The Date from Hell
Source: Time Magazine, April 10, 2000Boy meets girl. Boy stalks girl. Rebecca Gilman puts us on edge.
A man and a woman meet for a beer, a blind date set up by friends. There are some first-meeting jitters: her jokes go past him; he pushes a little too hard. Still, they make a dinner date. There the conversation is more strained, and the woman ends the evening abruptly. She's too wrapped up in her job, she lies, to have a relationship. I'm sorry, but goodbye.
Then the nightmare begins.
Rebecca Gilman's new play, Boy Gets Girl, having its premiere at Chicago's Goodman Theatre, eases us so skillfully into an utterly recognizable world--Theresa is a single magazine editor whose (largely arid) love life is the object of curiosity to friends and co-workers alike--that its unraveling grabs us with special power. Tony, the good-looking but rather clueless date, won't stop calling. He shows up unannounced in her office. There are signs he's watching her apartment. Soon Theresa has a stalker on her hands. And we have one of the finest, most disturbing American plays in years.
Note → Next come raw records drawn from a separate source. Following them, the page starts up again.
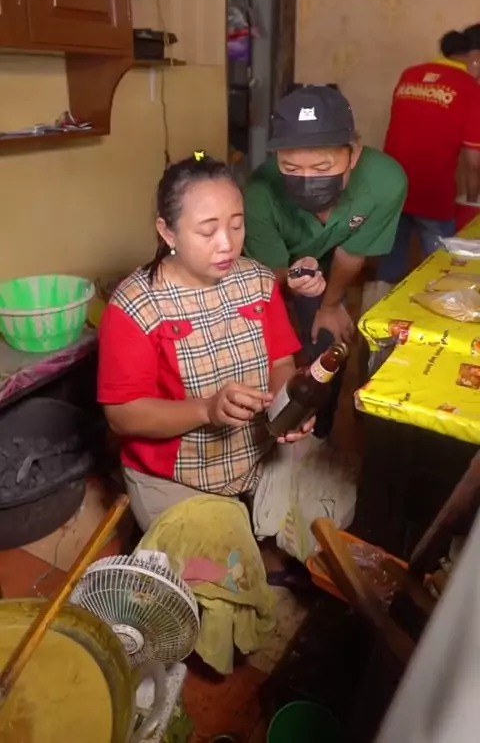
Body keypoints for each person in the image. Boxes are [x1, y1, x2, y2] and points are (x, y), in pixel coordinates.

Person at [97, 152, 313, 532]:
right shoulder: (135, 305)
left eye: (237, 225)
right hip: (175, 477)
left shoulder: (258, 281)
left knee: (328, 513)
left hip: (258, 452)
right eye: (207, 231)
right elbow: (122, 415)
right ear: (168, 233)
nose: (227, 244)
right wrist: (207, 409)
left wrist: (288, 409)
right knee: (217, 562)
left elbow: (281, 363)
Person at [243, 84, 407, 442]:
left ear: (353, 153)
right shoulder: (258, 192)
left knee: (330, 340)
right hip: (275, 272)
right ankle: (278, 429)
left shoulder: (385, 181)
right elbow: (268, 276)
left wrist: (329, 304)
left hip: (332, 262)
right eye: (290, 166)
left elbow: (352, 254)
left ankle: (321, 433)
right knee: (264, 352)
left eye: (322, 166)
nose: (307, 179)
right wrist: (294, 280)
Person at [378, 28, 480, 288]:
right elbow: (473, 159)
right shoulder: (469, 87)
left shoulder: (410, 74)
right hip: (433, 192)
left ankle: (378, 307)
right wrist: (472, 200)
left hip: (392, 185)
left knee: (390, 257)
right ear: (474, 57)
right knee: (442, 265)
Gilman, 35, an Alabama native who now lives in Chicago, has been quietly assembling an impressive body of work. Spinning into Butter, about the ramifications of a racist incident on a college campus, had a successful run at the Goodman last year. Her earlier play The Glory of Living, a shockingly deadpan portrait of a teenage girl who helps her husband abduct and kill young women, was produced at London's Royal Court Theatre early last year and won Gilman the Evening Standard award for most promising playwright. Yet because none of her work has been seen in New York City--that theatre hothouse where small talents get big write-ups--this gifted playwright has yet to attract major attention. That may change when Butter is produced at Lincoln Center this summer--or when Boy Gets
Girl, her best play yet, gets the wider audience it deserves.The play avoids predictable paths. It is not a thriller--though the tension builds inexorably. Nor is it a diatribe about the victimization of women. Theresa, played with empathy and toughness by Mary Beth Fisher, is indeed a victim, but also a strong, fallible, fully realized character. As the terror mounts, she is forced to call the police, move out of her apartment and finally change her name and her life. But there's never a cry for pity, a whiff of the self-righteous. When her ditsy secretary confesses that it was she who gave Tony her home number, Theresa offers the expected pat of sympathy--"Thank you for telling me. I know that was hard to do." Then she fires her.
Gilman has a tragic vision of a society in which men and women cannot see each other as human beings. Yet her social comment grows organically out of credible, unexpected characters: the co-worker who offers Theresa comfort but also sees material for a story; the crass but oddly sympathetic porno filmmaker whom Theresa interviews for an article. Boy Gets Girl grasps at big ideas, but reaches the heart and the head with equal force.